Create Record
Create Record in Text Collection
You can create a record in your collection using any of the following methods:
- Provide the text content directly.
- Provide the URL of a webpage, and TaskingAI will scrape the contents.
- Upload a file, and TaskingAI will extract the text content. Supported file formats include:
.txt
,.pdf
,.docx
,.md
,.html
.
Text Splitters
When creating records that involve text processing, you can use a text splitter to divide the content into more manageable chunks. TaskingAI currently supports two primary types of text splitters:
TokenTextSplitter
This splitter divides the text based on a specified number of tokens. It is configured with the following parameters:
chunk_size
: The maximum number of tokens per chunk. This determines how large each text chunk can be.chunk_overlap
: The number of tokens that consecutive chunks will overlap. A value of 0 indicates that there is no overlap between chunks.
Example Usage:
token_text_splitter = {
"type": "token",
"chunk_size": 200,
"chunk_overlap": 20
}
SeparatorTextSplitter
This splitter uses specified separators to divide the text into chunks. If a separated chunk exceeds the chunk_size
, it will be further divided into smaller chunks.

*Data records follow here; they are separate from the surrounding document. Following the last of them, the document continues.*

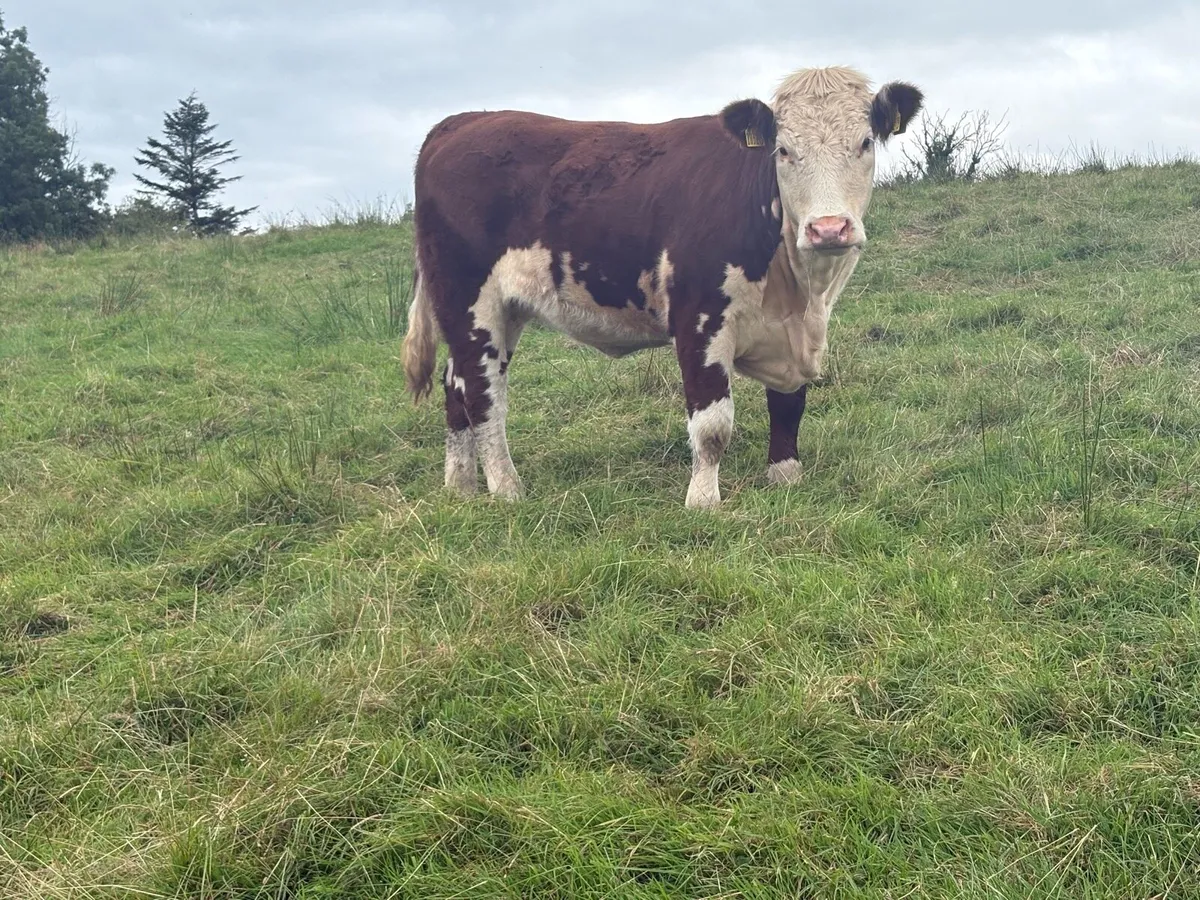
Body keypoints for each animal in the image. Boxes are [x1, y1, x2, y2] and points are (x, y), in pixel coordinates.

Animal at [402, 66, 923, 508]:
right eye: (784, 151)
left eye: (864, 143)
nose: (829, 228)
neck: (799, 290)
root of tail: (463, 121)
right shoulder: (699, 317)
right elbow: (712, 423)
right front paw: (703, 501)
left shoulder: (796, 331)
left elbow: (789, 403)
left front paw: (786, 478)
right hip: (469, 299)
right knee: (481, 393)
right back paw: (506, 489)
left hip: (499, 311)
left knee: (457, 383)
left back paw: (461, 487)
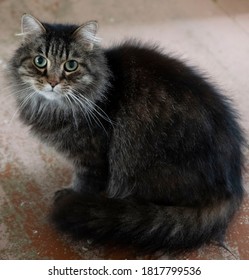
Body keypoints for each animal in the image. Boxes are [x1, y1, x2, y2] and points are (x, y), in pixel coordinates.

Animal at [8, 13, 245, 254]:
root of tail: (233, 187)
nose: (53, 83)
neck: (54, 108)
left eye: (71, 65)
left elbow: (84, 183)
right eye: (40, 61)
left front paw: (71, 195)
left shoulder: (92, 157)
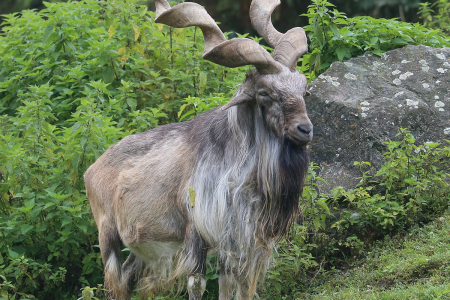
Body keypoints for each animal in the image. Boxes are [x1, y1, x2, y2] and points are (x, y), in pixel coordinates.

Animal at [85, 0, 312, 298]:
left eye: (303, 90)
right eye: (264, 93)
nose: (305, 129)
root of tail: (92, 169)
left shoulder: (239, 239)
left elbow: (232, 283)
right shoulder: (196, 229)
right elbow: (197, 282)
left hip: (144, 247)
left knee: (128, 278)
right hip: (107, 236)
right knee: (115, 282)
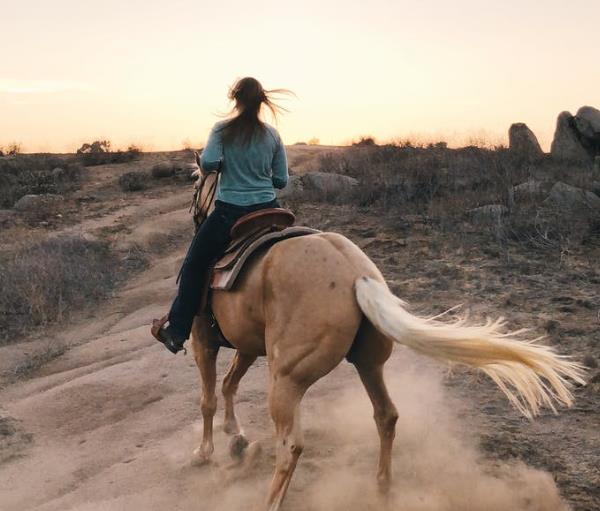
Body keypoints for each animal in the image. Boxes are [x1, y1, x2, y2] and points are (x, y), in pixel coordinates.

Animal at [185, 169, 584, 511]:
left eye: (195, 182)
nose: (196, 213)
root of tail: (356, 274)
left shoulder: (202, 337)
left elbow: (207, 397)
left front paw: (205, 451)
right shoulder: (246, 344)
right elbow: (229, 383)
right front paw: (235, 437)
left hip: (287, 378)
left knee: (291, 445)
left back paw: (270, 501)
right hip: (369, 363)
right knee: (386, 415)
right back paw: (382, 487)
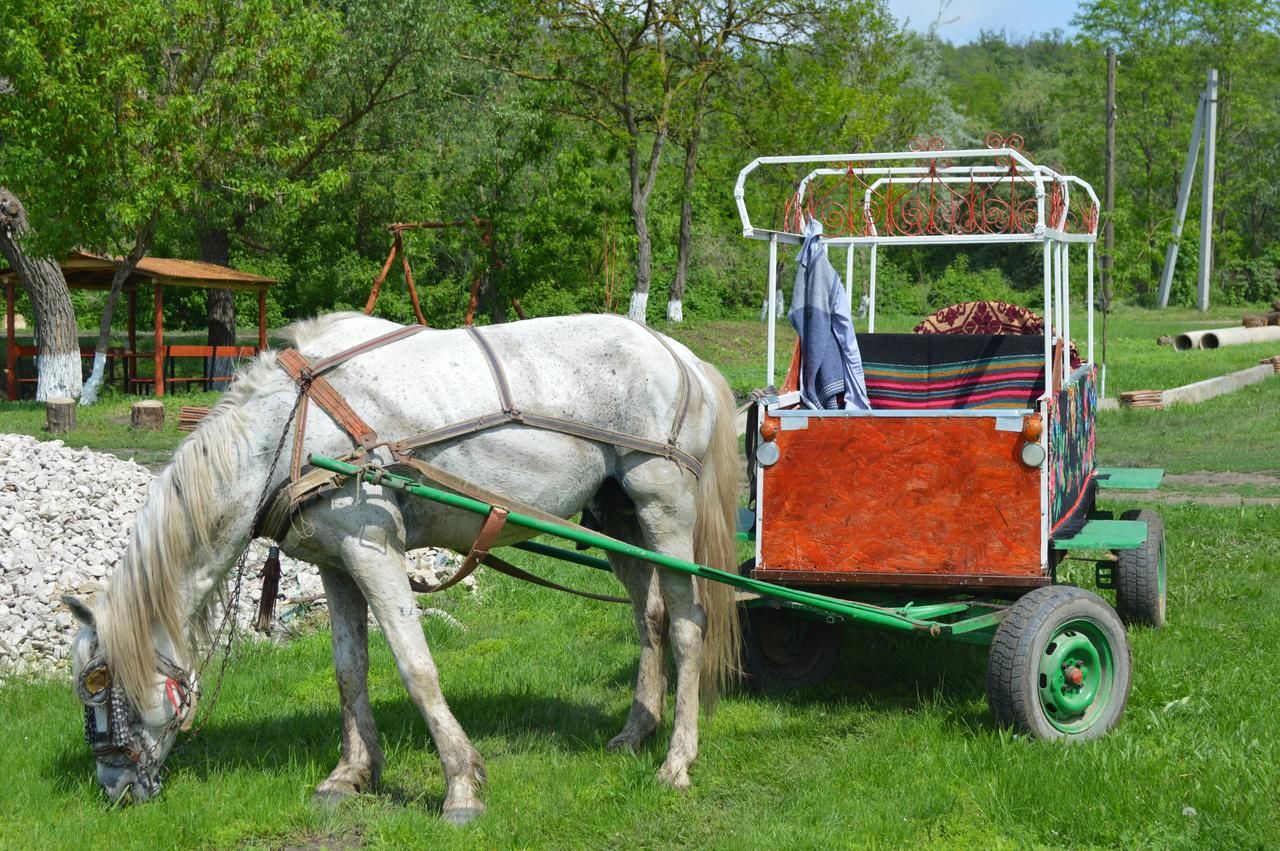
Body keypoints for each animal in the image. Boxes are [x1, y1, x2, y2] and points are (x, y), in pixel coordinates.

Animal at [62, 313, 742, 824]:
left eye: (97, 681)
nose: (112, 788)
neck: (291, 428)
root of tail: (680, 355)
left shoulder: (373, 551)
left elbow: (416, 667)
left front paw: (461, 786)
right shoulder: (336, 564)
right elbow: (348, 670)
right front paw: (350, 774)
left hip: (664, 509)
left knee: (688, 624)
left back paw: (677, 761)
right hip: (617, 520)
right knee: (650, 617)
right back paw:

The parameters for this splitter are:
separators
: A list of delimiter strings used to split the text.chunk_size
: The maximum number of tokens per chunk. (This is a mandatory parameter.)chunk_overlap
: The number of tokens that consecutive chunks will overlap. A value of 0 indicates no overlap.
Example Usage:
separator_text_splitter = {
"type": "separator",
"separators": ["\n\n"],
"chunk_size": 200,
"chunk_overlap": 20
}
Both splitters are designed to optimize the processing of large text datasets by breaking them down into manageable segments.
Create a Record with Text Content
To create a new record using text, use the create_record
method. This method requires the following parameters:
collection_id
: The identifier of the collection where the record will be stored.content
: The textual content of the record.text_splitter
: The text splitter to use for dividing the text into smaller chunks.metadata
: A dictionary containing metadata for the record.
Example:
import taskingai
record = taskingai.retrieval.create_record(
collection_id="YOUR_COLLECTION_ID",
type="text",
content="Machine learning is a subfield of artificial intelligence...",
text_splitter={"type": "token", "chunk_size": 200, "chunk_overlap": 20},
metadata={"file_name": "machine_learning.pdf"}
)
After executing this function, a new record will be created within the specified collection.
The text_splitter
parameter is used only during the creation process to split the text into smaller chunks and is not stored as a property of the record.
Create a Record with a Web URL
To create a new record using a web URL, use the create_record
method and set the type
to web
, providing the URL of the webpage. The textual content of the webpage will be scraped and stored in the record.
Example:
import taskingai
record = taskingai.retrieval.create_record(
collection_id="YOUR_COLLECTION_ID",
type="web",
url="https://www.tasking.ai",
text_splitter={"type": "token", "chunk_size": 200, "chunk_overlap": 20},
)
Create a Record with an Uploaded File
Creating a record by uploading a file involves two steps: first, upload the file, and then create the record based on the uploaded file.
Upload a File
To upload a file, use the upload_file
method:
file = taskingai.file.upload_file(file=open("PATH_TO_FILE", "rb"), purpose="record_file")
print(f"Uploaded file ID: {file.file_id}")
Create a Record Based on the Uploaded File
record = taskingai.retrieval.create_record(
collection_id="YOUR_COLLECTION_ID",
type="file",
title="Machine Learning",
file_id=file.file_id,
text_splitter={"type": "token", "chunk_size": 200, "chunk_overlap": 20},
)
print(f"Created record: {record.record_id}\n")
In some cases, the record status will remain creating
for a short period after the creation call. Generally, after a few minutes, the record status will change to ready
.
When the record status changes to ready
, it means that the text has been effectively split into smaller fragments, and the embeddings for these chunks have been constructed. Only in the ready
status can the record chunks be retrieved in response to user queries.
Create Record in QA Collection
You can create a record in your QA collection using the following method:
- First, download either the CSV template file, or the Excel template file before importing.
- Then, add Q&A rows to fill in the sheet file.
- Finally, upload the sheet file and create a QA record using the TaskingAI SDK.
Here is an example:
import taskingai
file = taskingai.file.upload_file(file=open("PATH_TO_FILE", "rb"), purpose="qa_record_file")
print(f"Uploaded file ID: {file.file_id}")
record = taskingai.retrieval.create_record(
collection_id="YOUR_COLLECTION_ID",
type="qa_sheet",
file_id=file.file_id,
)
print(f"Created record: {record.record_id}\n")
Same as with text records, the record status will remain creating
for a short period after the creation call.
Only in the ready
status can the Q&A chunks be retrieved in response to user queries.